== Segment start ==
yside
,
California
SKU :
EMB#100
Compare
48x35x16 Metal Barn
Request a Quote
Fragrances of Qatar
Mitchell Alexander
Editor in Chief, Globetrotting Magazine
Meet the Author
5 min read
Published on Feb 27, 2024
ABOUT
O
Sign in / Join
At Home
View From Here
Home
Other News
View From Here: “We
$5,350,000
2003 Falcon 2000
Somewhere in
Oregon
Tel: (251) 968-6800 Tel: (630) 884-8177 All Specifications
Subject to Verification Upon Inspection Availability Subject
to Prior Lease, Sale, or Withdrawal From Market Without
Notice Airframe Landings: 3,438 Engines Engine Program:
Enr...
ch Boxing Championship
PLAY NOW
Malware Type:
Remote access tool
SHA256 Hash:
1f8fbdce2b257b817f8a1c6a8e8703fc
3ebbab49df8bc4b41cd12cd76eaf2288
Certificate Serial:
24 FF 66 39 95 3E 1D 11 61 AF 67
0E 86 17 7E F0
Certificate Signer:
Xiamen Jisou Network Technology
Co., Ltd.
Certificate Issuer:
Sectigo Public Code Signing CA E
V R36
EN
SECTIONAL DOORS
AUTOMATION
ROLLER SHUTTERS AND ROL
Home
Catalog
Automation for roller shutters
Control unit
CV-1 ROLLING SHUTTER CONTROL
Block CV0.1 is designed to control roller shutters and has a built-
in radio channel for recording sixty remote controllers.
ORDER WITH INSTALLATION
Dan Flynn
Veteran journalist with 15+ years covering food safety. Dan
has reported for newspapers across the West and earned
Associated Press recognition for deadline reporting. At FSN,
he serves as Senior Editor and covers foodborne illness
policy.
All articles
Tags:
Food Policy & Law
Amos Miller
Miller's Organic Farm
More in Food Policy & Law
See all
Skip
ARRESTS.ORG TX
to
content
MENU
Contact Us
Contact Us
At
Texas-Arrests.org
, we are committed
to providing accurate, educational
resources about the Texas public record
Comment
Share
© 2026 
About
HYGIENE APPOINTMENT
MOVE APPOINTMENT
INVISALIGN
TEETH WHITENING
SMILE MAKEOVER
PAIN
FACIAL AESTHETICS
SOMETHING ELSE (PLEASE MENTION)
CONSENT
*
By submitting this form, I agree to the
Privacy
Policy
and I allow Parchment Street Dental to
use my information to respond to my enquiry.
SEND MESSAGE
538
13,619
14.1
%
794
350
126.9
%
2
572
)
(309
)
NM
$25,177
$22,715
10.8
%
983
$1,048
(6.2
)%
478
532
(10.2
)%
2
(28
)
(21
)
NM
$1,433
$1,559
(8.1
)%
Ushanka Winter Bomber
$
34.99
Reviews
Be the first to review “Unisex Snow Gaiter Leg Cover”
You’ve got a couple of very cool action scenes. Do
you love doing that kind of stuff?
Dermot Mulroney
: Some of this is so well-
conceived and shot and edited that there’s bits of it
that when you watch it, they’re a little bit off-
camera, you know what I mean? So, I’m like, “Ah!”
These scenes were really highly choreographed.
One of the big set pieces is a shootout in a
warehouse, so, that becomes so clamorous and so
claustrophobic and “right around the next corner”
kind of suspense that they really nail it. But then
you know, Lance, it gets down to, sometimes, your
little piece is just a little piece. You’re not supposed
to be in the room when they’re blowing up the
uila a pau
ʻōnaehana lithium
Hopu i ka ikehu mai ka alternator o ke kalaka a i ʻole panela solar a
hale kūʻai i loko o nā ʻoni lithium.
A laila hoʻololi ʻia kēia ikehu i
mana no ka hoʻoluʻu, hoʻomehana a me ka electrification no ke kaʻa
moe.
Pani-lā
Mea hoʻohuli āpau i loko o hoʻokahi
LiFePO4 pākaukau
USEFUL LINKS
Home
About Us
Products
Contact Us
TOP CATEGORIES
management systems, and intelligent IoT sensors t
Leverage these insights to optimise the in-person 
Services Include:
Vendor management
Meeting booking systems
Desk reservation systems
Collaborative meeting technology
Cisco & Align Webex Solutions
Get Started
== Segment end ==
Your task is to repeat the records exactly. Begin at their first line and stop after the line containing "CV-1 ROLLING SHUTTER CONTROL".

yside
,
California
SKU :
EMB#100
Compare
48x35x16 Metal Barn
Request a Quote
Fragrances of Qatar
Mitchell Alexander
Editor in Chief, Globetrotting Magazine
Meet the Author
5 min read
Published on Feb 27, 2024
ABOUT
O
Sign in / Join
At Home
View From Here
Home
Other News
View From Here: “We
$5,350,000
2003 Falcon 2000
Somewhere in
Oregon
Tel: (251) 968-6800 Tel: (630) 884-8177 All Specifications
Subject to Verification Upon Inspection Availability Subject
to Prior Lease, Sale, or Withdrawal From Market Without
Notice Airframe Landings: 3,438 Engines Engine Program:
Enr...
ch Boxing Championship
PLAY NOW
Malware Type:
Remote access tool
SHA256 Hash:
1f8fbdce2b257b817f8a1c6a8e8703fc
3ebbab49df8bc4b41cd12cd76eaf2288
Certificate Serial:
24 FF 66 39 95 3E 1D 11 61 AF 67
0E 86 17 7E F0
Certificate Signer:
Xiamen Jisou Network Technology
Co., Ltd.
Certificate Issuer:
Sectigo Public Code Signing CA E
V R36
EN
SECTIONAL DOORS
AUTOMATION
ROLLER SHUTTERS AND ROL
Home
Catalog
Automation for roller shutters
Control unit
CV-1 ROLLING SHUTTER CONTROL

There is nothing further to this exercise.